Aufgabenstellung — In welchen Hinsichten sind die „umfassenderen Projekte“ laut dem vorliegenden Text allgemein sozialistisch? Nenne alle.

Vorliegender Text —
* * * *

Eine charakteristische Eigenschaft dieser neuen Kräfte ist, dass sie die Frage der nationalen Befreiung strategisch verbinden mit umfassenderen Projekten, die in geschlechtergleichheitlicher, ökologisch bewusster und sozioökonomischer Hinsicht allgemein sozialistisch sind. Sie haben viel flexiblere und einfallsreichere politische Strategien entwickelt. In diesen wird bewaffneter Kampf mit einer lebendigen bürgerlichen politischen Kultur verbunden, die legale verfassungsmäßige Möglichkeiten im politisch-administrativen Gefüge der Staaten ausnutzt, die sie bekämpfen. Ein außerordentlich erfolgreiches Beispiel für dieses Phänomen ist die Partei für Frieden und Demokratie (BDP) in der Türkei. Deren Wahlkampf und beachtlicher Erfolg bei Kommunalwahlen haben ein bisher noch nie da gewesenes Niveau der politischen Partizipation und Führung von Frauen und unteren Klassen wie auch radikaldemokratischen Aktivismus mit sich gebracht. Die BDP und ihre Vorgängerparteien haben es geschafft, die kurdische Frage in der Türkei als eine grundlegend demokratische Frage aufzuwerfen.

* * * *

Lernmaterial —

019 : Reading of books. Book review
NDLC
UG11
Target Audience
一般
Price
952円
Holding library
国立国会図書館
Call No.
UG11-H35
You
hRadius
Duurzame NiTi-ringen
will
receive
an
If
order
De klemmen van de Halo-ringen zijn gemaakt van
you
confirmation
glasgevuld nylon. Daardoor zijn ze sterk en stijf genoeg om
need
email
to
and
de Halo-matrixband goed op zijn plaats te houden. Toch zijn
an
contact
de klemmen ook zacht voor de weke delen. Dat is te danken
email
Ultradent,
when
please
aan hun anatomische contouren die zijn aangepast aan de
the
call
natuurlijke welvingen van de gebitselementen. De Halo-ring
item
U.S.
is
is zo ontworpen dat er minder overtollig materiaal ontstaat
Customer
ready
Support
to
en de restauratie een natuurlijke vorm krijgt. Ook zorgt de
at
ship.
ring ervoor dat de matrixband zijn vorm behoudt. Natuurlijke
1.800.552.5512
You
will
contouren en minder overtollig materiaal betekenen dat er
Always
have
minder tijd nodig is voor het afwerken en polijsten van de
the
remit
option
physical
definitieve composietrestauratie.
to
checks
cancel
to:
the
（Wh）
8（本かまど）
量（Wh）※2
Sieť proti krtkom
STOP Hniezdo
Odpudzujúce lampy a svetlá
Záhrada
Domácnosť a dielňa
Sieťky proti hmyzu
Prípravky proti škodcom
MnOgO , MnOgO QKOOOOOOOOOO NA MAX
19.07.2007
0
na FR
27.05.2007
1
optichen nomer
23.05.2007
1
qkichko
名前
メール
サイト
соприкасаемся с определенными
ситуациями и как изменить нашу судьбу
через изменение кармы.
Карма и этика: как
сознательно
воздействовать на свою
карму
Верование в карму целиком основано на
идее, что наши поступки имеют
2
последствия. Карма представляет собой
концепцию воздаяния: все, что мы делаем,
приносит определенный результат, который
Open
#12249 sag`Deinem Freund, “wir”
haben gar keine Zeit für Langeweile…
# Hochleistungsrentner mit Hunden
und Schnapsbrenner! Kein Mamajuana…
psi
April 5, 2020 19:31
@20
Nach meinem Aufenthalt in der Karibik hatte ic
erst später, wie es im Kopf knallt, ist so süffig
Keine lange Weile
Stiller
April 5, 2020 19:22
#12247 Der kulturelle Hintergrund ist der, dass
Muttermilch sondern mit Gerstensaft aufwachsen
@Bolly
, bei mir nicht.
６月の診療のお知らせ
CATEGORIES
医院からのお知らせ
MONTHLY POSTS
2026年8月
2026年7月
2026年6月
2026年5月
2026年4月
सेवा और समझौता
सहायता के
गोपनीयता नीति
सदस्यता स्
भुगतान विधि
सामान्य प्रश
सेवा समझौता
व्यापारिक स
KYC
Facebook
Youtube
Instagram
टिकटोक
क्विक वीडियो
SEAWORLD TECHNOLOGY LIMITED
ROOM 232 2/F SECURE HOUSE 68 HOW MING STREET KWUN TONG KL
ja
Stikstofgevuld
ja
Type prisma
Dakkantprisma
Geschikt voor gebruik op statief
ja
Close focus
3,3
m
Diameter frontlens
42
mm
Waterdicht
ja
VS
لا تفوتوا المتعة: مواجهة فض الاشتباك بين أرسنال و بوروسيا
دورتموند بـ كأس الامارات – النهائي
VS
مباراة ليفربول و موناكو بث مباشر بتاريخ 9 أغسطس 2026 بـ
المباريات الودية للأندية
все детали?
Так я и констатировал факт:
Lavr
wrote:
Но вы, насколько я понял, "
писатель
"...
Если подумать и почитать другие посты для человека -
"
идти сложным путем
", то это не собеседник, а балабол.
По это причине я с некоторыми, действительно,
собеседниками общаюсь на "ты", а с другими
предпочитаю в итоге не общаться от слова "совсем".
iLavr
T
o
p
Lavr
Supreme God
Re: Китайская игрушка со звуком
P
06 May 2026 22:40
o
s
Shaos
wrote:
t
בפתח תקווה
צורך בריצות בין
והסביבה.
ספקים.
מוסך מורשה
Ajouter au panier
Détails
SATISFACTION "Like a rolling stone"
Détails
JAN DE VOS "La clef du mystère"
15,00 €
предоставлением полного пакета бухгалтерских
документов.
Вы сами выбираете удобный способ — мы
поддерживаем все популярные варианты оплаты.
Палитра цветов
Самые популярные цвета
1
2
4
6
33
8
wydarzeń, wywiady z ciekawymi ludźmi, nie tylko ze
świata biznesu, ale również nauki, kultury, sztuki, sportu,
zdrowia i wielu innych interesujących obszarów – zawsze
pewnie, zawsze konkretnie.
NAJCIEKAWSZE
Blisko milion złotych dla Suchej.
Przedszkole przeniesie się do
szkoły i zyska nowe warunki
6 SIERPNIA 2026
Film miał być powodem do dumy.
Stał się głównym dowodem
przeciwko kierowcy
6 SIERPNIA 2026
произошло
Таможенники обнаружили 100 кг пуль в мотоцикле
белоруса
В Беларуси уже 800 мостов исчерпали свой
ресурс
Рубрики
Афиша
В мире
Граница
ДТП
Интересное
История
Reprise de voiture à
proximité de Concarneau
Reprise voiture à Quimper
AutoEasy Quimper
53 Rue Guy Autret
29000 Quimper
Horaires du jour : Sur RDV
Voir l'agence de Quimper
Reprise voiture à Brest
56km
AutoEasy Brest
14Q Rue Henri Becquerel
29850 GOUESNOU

* * * *

Bearbeitete Aufgabe —
- in geschlechtergleichheitlicher Hinsicht
- in ökologisch bewusster Hinsicht
- in sozioökonomischer Hinsicht